Imarhan is out April 29th on City Slang via Inertia.

Suuns – Brainwash

This one is super interesting. The latest single from Montreal electronic rock foursome Suuns have released their latest single (the third as part of a triptych leading up to the release of their third studio effort Hold/Still) titled Brainwash as both a music video and an interactive virtual reality video game.

The track is a slow-burn, a softly strummed electric guitar giving way to huge distorted synth noise, easy listening and starkly confronting all at the same time. The video for it is lo-fi to the point of looking like a glitched out Nintendo 64 game, but the concept is unique and one that more and more artists may look to adopt given the current rise of VR. I don’t have access to a VR headset to actually play the game shown in the video but if you’re lucky enough to (we’ll totally pretend you didn’t buy it for porn) you can download and play it from here.

Hold/Still is out April 15th on Secretly Canadian via Inertia.

Jessy Lanza – It Means I Love You

Staying in Canada although this time in Hamilton, Ontario is the new single from songstress Jessy Lanza. She has a brand new single ahead of the release of her sophomore album Oh No this year. Straightforwardly titled It Means I Love You, it’s a unique blend of noise, tropical rhythms behind sharp bursts of synth and frequent pitch changes in her cloud-soft vocals. As more and more layers of noise are added the song gets positively frenetic.

The video is intriguing, shots of Lanza across a dreary background leading to her clad in a shimmering gold robe in a smoky greenhouse full of green and leafy plants. The plants are no coincidence, Lanza having taken to filling her home with them to improve the air quality in the lead-up to Oh No.

Oh No is out May 13th via Hyperdub.

The Dandy Warhols – You Are Killing Me

With their 10th (!) studio album Distortland touching down today, perhaps Portland, Oregon’s greatest alt-rock export of the last two decades in The Dandy Warhols have released the music video to accompany their latest single You Are Killing Me.

The tune is a simple chugging rocker guided by some drone-y vocals from frontman Courtney Taylor-Taylor. The video stars ‘Warhol superstar’ Joe Dallesandro (you may remember his crotch from the cover of Sticky Fingers by the Rolling Stones) and is a black and white neo-noir clip featuring Dallesandro as a tortured, whiskey and cigarette fuelled writer whose part gets crashed by a bunch of people in animal costumes (Dandys keyboardist Zia McCabe is the rabbit!). It’s uh… certainly interesting.

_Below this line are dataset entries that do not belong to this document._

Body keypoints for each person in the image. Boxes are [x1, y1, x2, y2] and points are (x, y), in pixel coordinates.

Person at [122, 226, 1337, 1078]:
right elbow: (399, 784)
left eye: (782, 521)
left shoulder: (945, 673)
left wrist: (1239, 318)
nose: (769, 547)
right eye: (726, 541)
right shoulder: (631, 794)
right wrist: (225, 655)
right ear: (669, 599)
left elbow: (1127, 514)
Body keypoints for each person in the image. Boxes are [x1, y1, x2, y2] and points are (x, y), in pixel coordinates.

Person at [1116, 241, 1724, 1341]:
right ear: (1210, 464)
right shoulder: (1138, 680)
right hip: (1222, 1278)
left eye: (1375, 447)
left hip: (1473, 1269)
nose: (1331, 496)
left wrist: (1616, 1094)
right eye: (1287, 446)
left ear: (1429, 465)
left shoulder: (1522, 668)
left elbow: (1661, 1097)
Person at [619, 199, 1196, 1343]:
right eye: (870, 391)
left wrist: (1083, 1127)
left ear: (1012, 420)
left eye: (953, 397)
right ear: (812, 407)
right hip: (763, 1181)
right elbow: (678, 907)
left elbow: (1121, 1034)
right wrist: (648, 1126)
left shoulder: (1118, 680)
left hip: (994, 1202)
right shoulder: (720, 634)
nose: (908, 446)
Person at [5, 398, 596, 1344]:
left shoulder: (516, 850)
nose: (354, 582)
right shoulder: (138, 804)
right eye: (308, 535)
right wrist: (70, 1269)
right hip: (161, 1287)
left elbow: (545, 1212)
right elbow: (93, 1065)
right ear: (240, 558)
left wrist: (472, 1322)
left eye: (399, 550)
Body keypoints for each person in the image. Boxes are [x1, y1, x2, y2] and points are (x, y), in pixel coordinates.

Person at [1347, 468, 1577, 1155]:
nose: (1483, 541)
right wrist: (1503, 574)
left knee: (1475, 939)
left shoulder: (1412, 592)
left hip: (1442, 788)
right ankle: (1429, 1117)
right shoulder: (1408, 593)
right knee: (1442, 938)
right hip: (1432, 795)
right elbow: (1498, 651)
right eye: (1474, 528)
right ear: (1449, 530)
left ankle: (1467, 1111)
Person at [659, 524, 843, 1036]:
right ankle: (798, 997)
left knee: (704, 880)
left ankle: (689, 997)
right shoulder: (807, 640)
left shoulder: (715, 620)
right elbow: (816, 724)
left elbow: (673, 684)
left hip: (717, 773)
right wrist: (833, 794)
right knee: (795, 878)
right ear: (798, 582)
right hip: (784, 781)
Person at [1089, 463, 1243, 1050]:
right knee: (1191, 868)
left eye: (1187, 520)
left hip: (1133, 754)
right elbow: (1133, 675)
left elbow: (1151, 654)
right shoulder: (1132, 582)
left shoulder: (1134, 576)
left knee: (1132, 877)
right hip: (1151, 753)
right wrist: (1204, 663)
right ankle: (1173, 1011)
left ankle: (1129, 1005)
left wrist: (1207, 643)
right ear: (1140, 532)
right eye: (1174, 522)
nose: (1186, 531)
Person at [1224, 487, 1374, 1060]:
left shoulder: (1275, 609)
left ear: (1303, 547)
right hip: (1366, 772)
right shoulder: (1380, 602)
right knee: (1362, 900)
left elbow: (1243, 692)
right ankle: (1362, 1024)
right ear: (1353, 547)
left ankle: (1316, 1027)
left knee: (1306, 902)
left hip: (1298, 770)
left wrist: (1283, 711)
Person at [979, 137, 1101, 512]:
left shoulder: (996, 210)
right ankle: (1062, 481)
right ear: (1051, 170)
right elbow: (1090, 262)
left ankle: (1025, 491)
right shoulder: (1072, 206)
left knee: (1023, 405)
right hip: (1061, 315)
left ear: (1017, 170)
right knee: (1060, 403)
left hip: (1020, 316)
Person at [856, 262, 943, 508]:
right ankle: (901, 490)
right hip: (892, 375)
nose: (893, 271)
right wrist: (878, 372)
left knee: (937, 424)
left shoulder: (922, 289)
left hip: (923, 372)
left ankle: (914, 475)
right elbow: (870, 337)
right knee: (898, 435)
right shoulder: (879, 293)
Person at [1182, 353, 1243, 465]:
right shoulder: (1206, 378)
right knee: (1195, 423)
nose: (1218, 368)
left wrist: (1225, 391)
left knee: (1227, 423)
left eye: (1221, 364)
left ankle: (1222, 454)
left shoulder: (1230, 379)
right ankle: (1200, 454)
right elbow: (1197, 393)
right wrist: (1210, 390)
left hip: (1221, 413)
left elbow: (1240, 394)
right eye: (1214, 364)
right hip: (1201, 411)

Distortland is out now via Dine Alone Records.

Plaitum – Jagwa

And wrapping up this week are Colchester multi-instrumental electronic pop noisemaking duo Plaitum and the title track from their just announced EP Jagwa. The ethereal vocals of Abi Dersiley combine beautifully with some absolutely huge production from partner-in-crime Matt Canham, generating an absolute tidal wave of noise that crashes over the chorus and ebbs away in all the right places.

Directed by In/Out, the music video to go with it is as multilayered as the soundscape behind it, vibrant reds and blues coating everything, the subjects of the video floating into darkness. As far as first tastes go, Plaitum’s latest EP is shaping up to be something special.

Jagwa is out May 20th via Wolf Tone/Caroline Australia.